*Work item*. When you find the line with "50: (436, 183, 1.42)" among the records below, reproduce it and each line after it exactly, ending with the line with "86: (434, 200, 1.45)".

[Extracted information Boundary: Start]

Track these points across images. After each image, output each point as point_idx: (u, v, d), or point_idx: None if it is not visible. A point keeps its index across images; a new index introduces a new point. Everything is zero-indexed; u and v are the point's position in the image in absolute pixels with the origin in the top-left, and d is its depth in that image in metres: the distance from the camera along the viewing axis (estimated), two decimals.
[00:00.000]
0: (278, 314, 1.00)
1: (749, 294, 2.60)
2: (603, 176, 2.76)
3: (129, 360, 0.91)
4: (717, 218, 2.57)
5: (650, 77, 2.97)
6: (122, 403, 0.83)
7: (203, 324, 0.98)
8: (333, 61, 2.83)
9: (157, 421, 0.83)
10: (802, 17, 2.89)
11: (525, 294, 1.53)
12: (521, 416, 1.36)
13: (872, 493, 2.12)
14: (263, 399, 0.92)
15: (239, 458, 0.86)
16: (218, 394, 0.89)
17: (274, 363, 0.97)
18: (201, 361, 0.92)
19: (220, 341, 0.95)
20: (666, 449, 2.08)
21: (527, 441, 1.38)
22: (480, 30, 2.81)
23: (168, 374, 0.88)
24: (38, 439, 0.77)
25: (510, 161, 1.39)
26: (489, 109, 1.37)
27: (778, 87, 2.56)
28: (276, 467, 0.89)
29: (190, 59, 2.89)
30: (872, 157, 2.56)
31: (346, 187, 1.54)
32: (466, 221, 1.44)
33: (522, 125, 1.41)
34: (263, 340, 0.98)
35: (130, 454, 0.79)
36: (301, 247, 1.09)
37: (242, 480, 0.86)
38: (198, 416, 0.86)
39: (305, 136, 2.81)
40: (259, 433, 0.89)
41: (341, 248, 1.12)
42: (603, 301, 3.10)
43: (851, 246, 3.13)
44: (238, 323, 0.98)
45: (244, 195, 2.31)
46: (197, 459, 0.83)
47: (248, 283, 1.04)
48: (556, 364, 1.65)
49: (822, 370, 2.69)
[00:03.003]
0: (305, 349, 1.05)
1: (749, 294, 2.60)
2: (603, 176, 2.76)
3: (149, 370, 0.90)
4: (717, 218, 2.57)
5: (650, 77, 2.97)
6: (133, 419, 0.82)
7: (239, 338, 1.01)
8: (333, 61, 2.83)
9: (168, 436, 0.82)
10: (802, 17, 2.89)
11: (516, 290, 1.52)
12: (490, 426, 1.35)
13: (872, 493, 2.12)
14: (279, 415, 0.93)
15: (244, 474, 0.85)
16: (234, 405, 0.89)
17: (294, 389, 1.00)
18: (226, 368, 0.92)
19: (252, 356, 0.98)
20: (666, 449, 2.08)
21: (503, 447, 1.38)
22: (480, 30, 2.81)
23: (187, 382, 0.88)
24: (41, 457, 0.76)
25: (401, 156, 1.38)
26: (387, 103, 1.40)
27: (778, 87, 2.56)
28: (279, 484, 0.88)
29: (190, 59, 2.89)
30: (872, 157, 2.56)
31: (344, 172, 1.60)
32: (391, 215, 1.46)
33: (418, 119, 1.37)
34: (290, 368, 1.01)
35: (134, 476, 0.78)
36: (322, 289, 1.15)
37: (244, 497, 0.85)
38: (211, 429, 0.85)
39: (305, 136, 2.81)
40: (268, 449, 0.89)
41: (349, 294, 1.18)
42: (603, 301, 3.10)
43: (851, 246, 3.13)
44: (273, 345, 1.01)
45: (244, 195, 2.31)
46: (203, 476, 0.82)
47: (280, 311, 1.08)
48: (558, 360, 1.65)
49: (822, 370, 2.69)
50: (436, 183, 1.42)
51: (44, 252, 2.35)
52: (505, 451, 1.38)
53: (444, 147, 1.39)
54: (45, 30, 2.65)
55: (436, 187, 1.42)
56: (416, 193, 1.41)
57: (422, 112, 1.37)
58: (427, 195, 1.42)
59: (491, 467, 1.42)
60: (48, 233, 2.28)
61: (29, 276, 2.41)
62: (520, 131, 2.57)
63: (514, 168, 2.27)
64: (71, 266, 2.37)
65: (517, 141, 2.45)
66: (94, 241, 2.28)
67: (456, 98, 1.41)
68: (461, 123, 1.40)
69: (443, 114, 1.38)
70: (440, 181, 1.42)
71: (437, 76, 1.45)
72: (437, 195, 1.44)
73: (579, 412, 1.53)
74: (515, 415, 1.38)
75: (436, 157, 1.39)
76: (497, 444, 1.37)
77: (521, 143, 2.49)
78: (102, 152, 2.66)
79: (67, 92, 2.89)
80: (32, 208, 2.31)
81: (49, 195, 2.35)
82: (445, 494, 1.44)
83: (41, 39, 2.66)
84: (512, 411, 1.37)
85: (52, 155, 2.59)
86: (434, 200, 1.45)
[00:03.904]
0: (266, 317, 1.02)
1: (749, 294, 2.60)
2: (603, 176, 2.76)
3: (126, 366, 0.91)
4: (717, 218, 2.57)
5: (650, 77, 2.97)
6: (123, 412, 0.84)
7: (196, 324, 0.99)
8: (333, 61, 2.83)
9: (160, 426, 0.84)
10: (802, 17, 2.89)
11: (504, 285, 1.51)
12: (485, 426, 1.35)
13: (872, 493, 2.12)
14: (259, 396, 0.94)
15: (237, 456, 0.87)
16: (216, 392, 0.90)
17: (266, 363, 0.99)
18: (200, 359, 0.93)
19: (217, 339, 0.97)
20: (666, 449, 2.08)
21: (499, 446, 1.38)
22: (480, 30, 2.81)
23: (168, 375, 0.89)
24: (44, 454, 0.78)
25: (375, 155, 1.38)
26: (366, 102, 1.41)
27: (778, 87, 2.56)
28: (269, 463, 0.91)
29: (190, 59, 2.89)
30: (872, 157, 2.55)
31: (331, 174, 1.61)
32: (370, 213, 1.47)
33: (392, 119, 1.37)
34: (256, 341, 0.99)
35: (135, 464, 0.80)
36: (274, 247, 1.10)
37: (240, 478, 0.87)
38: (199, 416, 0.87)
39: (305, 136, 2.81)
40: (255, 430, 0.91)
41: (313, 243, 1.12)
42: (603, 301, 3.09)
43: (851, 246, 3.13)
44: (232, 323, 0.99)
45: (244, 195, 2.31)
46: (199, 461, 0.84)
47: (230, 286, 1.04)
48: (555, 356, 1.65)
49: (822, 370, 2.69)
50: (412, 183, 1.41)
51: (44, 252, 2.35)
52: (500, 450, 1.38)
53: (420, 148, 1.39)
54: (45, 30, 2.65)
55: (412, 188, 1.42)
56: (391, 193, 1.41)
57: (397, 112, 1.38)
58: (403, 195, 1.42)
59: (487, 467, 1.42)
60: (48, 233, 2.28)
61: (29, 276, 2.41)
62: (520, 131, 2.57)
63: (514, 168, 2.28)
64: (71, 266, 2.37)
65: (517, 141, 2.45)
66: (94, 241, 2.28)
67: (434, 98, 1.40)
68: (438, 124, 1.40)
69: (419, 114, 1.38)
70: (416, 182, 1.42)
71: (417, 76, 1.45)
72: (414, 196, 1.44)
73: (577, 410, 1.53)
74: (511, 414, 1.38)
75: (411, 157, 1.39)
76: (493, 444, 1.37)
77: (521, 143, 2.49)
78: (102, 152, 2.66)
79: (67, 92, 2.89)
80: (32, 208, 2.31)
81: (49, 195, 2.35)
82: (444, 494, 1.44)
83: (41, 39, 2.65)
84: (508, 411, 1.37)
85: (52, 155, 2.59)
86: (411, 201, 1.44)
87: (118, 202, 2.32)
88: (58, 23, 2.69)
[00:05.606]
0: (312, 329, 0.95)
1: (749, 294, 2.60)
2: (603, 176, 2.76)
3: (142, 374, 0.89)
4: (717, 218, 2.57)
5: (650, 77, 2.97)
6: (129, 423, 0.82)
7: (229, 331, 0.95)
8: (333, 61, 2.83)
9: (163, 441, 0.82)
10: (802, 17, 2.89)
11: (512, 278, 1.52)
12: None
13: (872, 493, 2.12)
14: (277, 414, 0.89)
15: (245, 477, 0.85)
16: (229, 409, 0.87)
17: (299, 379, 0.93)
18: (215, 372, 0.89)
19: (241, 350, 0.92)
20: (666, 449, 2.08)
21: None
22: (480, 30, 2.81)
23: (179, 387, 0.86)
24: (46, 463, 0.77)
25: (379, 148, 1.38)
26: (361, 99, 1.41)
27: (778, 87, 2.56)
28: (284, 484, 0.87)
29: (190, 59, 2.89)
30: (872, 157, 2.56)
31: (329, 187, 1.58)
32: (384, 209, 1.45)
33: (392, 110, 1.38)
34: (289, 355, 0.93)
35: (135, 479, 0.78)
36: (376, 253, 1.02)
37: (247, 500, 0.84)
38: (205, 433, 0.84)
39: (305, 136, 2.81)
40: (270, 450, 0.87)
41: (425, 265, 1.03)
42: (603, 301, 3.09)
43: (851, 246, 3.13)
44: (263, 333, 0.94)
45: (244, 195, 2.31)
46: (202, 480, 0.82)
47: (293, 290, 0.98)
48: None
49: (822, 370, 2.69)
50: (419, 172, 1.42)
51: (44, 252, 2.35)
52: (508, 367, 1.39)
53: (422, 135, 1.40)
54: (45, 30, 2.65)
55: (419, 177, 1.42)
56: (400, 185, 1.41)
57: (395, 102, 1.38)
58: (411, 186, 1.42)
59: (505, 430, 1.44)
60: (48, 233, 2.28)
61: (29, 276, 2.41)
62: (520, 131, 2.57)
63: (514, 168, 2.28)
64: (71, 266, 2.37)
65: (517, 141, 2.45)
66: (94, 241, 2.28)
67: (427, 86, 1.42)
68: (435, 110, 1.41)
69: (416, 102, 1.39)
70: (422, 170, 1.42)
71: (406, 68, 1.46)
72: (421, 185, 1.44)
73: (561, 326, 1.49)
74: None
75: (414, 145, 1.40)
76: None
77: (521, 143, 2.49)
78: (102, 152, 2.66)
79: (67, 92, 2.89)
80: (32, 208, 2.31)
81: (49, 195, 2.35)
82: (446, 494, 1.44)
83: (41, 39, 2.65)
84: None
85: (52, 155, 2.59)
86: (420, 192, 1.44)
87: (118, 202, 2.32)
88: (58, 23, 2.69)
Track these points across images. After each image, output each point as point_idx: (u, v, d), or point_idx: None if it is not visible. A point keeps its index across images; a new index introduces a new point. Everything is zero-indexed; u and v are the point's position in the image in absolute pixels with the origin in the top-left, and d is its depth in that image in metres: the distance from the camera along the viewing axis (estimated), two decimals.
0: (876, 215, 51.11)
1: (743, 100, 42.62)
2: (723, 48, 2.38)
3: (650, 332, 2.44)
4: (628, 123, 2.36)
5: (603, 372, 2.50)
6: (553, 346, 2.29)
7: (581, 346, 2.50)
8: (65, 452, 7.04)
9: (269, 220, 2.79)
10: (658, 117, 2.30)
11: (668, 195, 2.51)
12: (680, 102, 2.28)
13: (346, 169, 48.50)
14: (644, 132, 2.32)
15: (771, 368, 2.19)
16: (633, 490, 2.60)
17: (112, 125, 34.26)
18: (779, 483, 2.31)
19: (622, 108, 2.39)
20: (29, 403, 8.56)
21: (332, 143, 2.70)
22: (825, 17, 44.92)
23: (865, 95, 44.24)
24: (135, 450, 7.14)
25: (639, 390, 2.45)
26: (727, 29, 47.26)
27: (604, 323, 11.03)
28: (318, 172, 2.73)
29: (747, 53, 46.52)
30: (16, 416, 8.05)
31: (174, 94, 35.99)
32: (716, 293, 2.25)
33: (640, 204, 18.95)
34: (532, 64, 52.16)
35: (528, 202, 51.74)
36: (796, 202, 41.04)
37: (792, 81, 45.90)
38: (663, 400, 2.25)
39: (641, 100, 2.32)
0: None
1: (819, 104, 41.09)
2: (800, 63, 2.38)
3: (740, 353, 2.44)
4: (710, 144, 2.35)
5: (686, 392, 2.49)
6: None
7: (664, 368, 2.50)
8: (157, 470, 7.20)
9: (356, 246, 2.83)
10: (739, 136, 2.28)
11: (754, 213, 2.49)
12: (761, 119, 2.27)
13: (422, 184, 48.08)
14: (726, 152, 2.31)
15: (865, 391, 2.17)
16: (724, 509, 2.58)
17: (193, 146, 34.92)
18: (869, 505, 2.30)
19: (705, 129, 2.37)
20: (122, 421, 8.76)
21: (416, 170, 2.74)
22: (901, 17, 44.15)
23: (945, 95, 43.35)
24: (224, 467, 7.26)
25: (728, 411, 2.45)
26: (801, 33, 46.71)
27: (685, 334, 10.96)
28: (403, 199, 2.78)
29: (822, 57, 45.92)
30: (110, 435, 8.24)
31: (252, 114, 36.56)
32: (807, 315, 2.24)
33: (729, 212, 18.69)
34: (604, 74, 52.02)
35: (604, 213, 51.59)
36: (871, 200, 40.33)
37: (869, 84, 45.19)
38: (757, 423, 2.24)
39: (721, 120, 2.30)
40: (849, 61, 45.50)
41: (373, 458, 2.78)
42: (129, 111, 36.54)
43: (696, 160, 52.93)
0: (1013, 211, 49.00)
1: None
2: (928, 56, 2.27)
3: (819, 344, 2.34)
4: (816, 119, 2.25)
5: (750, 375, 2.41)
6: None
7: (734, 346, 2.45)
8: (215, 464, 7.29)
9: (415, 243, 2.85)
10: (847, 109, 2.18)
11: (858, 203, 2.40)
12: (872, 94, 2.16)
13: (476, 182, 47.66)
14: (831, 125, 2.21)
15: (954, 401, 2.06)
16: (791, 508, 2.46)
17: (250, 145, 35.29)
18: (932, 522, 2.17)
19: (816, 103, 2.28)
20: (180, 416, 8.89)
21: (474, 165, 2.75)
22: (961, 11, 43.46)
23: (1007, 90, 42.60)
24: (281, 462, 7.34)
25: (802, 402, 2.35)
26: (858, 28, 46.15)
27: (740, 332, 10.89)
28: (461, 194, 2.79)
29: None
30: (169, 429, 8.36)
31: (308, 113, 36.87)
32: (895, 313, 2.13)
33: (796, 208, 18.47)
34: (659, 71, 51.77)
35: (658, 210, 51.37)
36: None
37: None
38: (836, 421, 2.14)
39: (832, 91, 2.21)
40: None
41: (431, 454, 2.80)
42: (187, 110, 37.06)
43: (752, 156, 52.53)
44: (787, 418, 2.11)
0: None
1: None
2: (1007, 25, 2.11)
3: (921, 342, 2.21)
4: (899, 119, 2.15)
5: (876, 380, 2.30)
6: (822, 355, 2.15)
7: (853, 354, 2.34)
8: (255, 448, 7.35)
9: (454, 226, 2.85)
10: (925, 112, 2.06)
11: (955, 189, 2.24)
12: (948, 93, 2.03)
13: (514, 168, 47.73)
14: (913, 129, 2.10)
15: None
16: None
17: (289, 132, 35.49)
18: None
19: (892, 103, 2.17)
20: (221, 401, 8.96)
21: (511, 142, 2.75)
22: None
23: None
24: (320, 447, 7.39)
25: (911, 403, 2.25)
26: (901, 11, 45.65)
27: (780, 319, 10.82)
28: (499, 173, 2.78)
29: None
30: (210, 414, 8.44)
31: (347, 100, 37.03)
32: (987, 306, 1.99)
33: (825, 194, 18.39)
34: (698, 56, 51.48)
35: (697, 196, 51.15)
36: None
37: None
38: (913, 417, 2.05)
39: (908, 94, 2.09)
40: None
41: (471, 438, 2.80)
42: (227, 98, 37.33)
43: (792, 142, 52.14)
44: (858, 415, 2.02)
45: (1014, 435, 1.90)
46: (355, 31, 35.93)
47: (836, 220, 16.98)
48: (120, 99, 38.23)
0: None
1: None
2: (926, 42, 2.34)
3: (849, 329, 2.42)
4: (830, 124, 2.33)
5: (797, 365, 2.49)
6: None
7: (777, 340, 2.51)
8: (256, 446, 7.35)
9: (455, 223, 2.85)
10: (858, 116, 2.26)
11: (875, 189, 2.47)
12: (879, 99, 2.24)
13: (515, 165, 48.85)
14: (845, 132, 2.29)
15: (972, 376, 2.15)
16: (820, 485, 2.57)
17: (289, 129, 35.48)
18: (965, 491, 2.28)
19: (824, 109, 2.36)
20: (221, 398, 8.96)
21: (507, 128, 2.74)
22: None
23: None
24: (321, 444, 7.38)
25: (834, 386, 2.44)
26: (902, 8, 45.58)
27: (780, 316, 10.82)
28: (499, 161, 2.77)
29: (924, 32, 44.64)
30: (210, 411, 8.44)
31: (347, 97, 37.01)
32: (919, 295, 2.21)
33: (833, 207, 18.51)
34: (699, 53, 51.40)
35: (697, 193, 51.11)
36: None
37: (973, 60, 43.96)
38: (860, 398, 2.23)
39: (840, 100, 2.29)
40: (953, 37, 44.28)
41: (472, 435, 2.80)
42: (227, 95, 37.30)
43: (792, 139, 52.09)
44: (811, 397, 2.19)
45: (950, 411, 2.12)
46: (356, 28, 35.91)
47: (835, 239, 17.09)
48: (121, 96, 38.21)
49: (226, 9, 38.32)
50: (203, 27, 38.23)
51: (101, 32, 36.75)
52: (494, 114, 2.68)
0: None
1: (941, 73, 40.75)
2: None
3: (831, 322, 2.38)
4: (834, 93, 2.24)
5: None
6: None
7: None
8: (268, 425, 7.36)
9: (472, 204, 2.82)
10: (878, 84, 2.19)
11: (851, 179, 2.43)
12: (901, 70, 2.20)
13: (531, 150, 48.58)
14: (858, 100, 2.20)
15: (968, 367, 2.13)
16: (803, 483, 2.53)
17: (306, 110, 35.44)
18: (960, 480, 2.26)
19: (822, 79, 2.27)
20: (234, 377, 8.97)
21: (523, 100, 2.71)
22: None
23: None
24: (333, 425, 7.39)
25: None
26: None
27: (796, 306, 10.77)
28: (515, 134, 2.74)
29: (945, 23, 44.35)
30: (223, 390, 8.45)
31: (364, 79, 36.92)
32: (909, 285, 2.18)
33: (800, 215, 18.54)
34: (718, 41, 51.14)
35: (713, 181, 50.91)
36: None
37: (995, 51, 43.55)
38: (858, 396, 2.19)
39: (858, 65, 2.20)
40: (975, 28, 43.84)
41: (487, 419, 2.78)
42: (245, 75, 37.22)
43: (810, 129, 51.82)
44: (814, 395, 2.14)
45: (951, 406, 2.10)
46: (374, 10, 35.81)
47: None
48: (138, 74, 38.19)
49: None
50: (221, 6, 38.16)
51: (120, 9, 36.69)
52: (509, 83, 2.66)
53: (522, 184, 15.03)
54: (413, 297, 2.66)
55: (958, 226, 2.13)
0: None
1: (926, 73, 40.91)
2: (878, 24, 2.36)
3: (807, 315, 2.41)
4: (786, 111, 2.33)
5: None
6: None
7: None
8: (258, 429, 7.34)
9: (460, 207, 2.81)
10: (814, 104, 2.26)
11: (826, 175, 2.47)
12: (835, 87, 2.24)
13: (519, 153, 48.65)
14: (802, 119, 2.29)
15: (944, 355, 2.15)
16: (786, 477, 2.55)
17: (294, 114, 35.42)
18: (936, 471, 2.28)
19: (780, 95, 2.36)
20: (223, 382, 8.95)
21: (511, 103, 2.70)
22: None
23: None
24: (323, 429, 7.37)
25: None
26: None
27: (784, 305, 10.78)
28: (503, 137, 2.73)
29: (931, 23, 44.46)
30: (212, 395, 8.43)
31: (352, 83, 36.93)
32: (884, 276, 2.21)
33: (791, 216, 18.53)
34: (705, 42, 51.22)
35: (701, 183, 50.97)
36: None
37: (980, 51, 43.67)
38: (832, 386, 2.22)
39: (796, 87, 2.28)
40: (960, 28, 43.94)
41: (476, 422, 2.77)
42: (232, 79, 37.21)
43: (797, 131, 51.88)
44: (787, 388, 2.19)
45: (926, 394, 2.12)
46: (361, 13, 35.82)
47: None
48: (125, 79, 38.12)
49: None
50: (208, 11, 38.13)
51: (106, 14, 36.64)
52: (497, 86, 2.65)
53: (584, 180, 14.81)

[Extracted information Boundary: End]

*Solution to this exercise*.
50: (436, 183, 1.42)
51: (44, 252, 2.35)
52: (505, 451, 1.38)
53: (444, 147, 1.39)
54: (45, 30, 2.65)
55: (436, 187, 1.42)
56: (416, 193, 1.41)
57: (422, 112, 1.37)
58: (427, 195, 1.42)
59: (491, 467, 1.42)
60: (48, 233, 2.28)
61: (29, 276, 2.41)
62: (520, 131, 2.57)
63: (514, 168, 2.27)
64: (71, 266, 2.37)
65: (517, 141, 2.45)
66: (94, 241, 2.28)
67: (456, 98, 1.41)
68: (461, 123, 1.40)
69: (443, 114, 1.38)
70: (440, 181, 1.42)
71: (437, 76, 1.45)
72: (437, 195, 1.44)
73: (579, 412, 1.53)
74: (515, 415, 1.38)
75: (436, 157, 1.39)
76: (497, 444, 1.37)
77: (521, 143, 2.49)
78: (102, 152, 2.66)
79: (67, 92, 2.89)
80: (32, 208, 2.31)
81: (49, 195, 2.35)
82: (445, 494, 1.44)
83: (41, 39, 2.66)
84: (512, 411, 1.37)
85: (52, 155, 2.59)
86: (434, 200, 1.45)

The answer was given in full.